Tra le ipotesi più spiazzanti la trasformazione della catatonia in una scelta: lei vuole proteggersi e, per non tornare a casa, si blocca. Non ci è sembrato che si limitasse a fare una connotazione del suo sintomo ma che volesse dare un senso a tutto. Ci ha colpito che Cecchin non verbalizzasse commenti su nessuno, soprattutto non dava commenti di tipo giudicante o che togliessero valore. Ci ha colpito uno stile che si è mostrato molto rispettoso verso ogni persona, al punto da cercare di mettersi al loro livello.
In queste terapie, ci è sembrato che Cecchin cercasse di incontrare tutte le persone e lasciare loro uno spazio: tutti hanno una esigenza personale. Una ragazza non mangia, all’inizio sembra tutto lì. Poi Cecchin inizia a fare domande e si aprono altri mondi, scenari nuovi. se una ragazza sceglie di non mangiare ci sono altre persone che hanno dei malesseri, dei conflitti o delle esigenze che non riescono a esprimere. E viene fuori che tra la mamma e la zia non corre buon sangue, la ragazza anoressica, prima tanto arrabbiata con la madre, ora sembra essere solo una delle persone arrabbiate della famiglia. La difficoltà non è solo di una persona, se qualcuno sta male la difficoltà è di tutti.
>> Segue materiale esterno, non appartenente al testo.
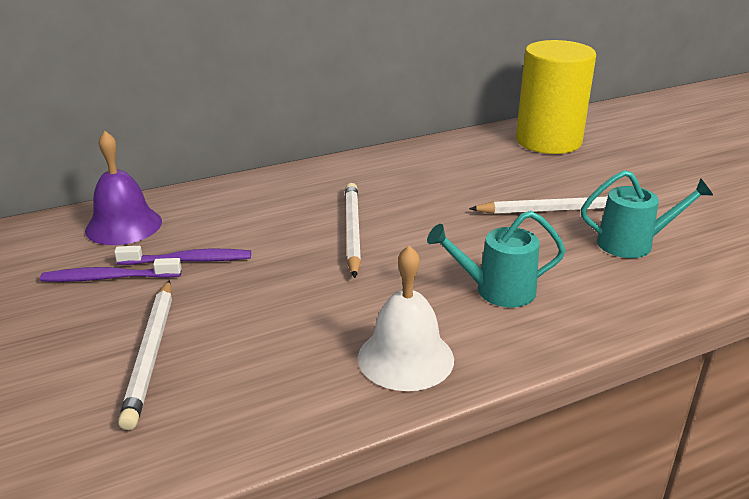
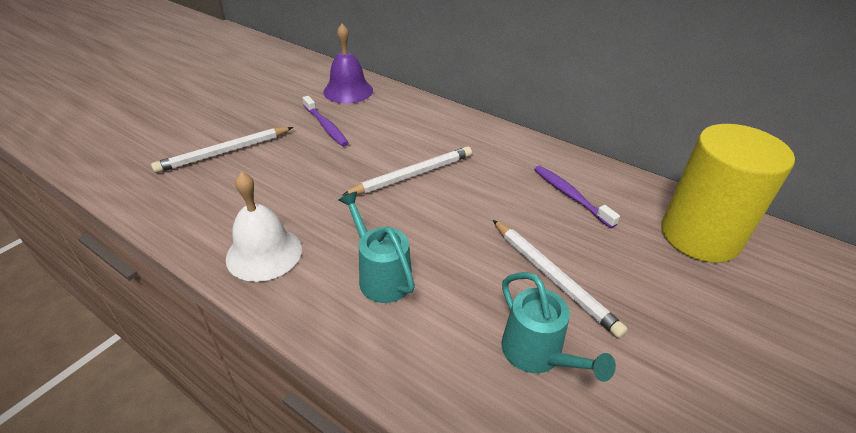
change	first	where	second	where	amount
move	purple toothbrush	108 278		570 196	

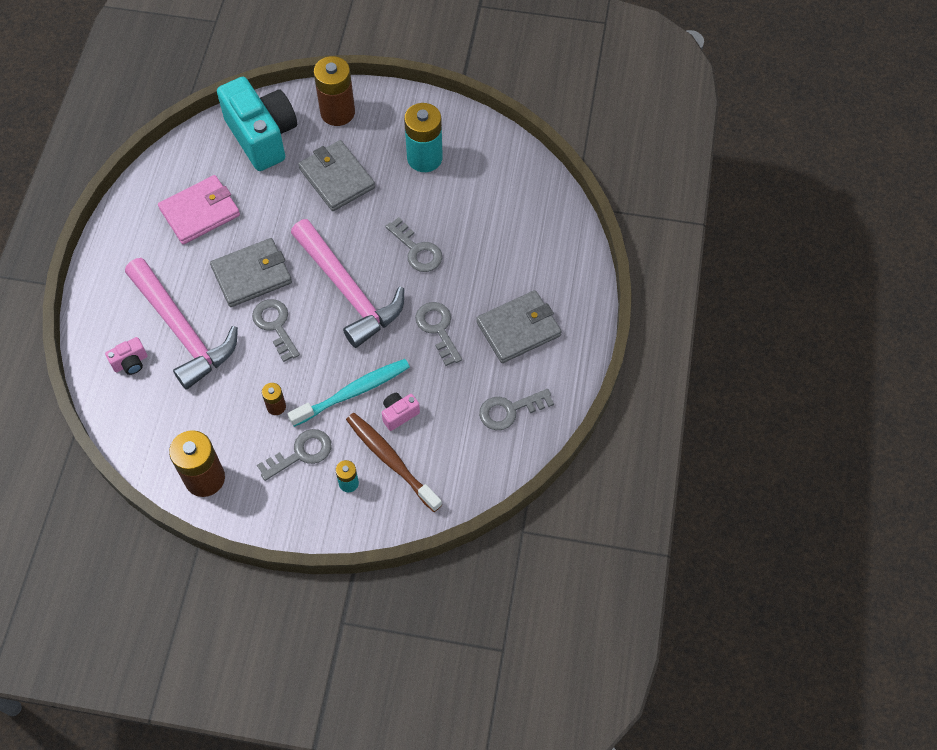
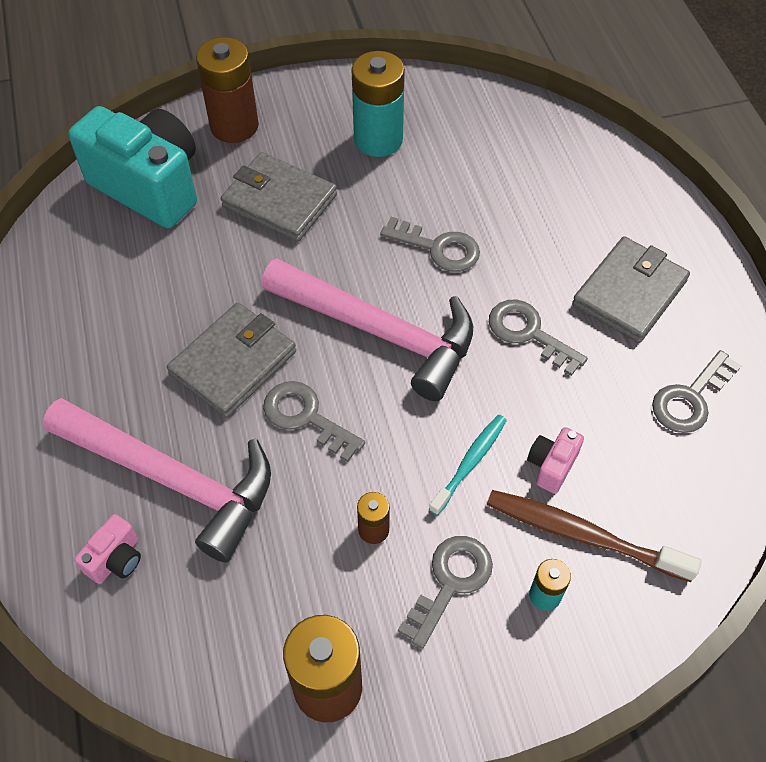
change	first	where	second	where	amount
delete	rose-pink card wallet	200 212			
resize	teal toothbrush	353 392		470 463	x0.63

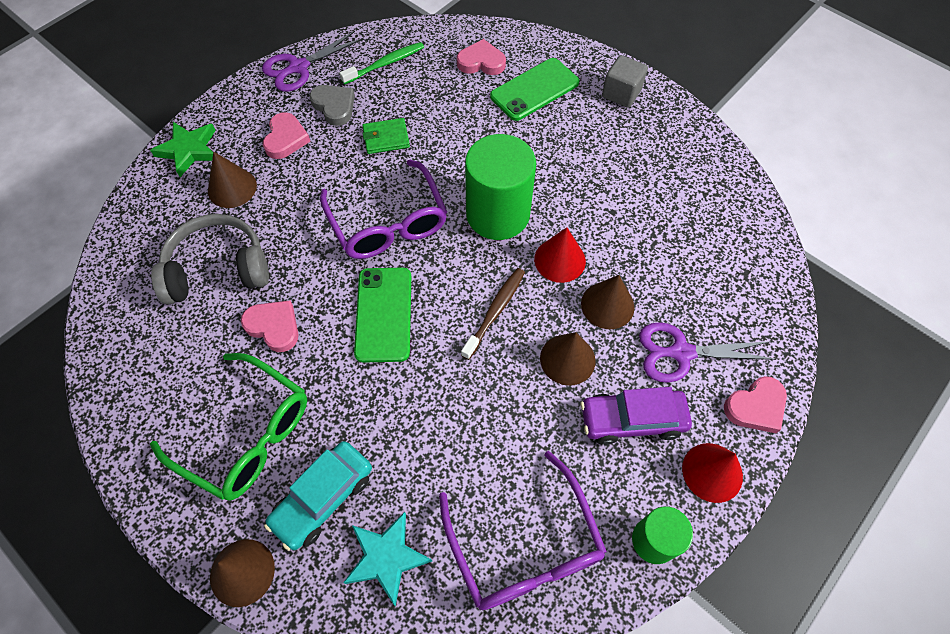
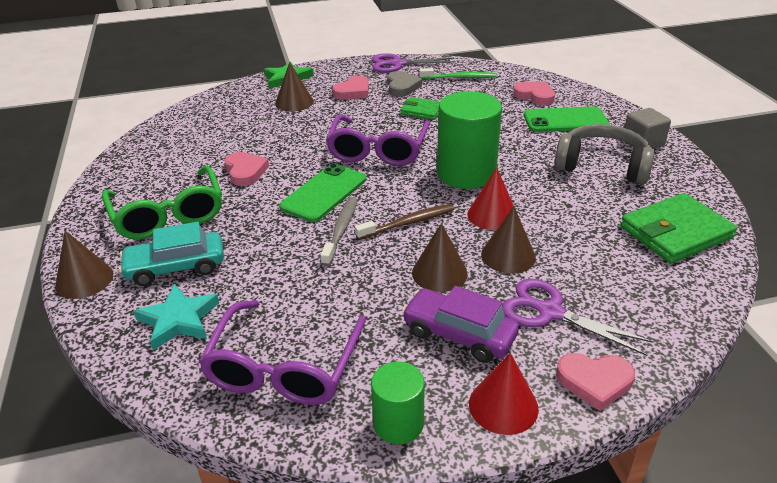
change	first	where	second	where	amount
insert			ash-grey toothbrush	341 230	
insert			green card wallet	675 232	
move	ash-grey over-ear headphones	217 269		602 166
Cecchin ha un modo asciutto, non mette molto pathos nei discorsi e nelle domande. Trasforma le emozioni in azioni, con le persone che comunicano agendo. Ma sembra invogliarle a cambiare il loro modo di agire perché le fa parlare tra di loro.
L’incontro in cui Sonya riprende a parlare è spiazzante: semplicemente perché sembra che questa sia un’altra ragazza. Abbiamo fatto l’ipotesi che la restituzione in cui dice che lascia a lei la decisione di parlare e di scegliere il momento in cui andare a casa sia stata molto efficace. Forse però c’è di più, forse è stato l’intero clima della seduta a creare il cambiamento.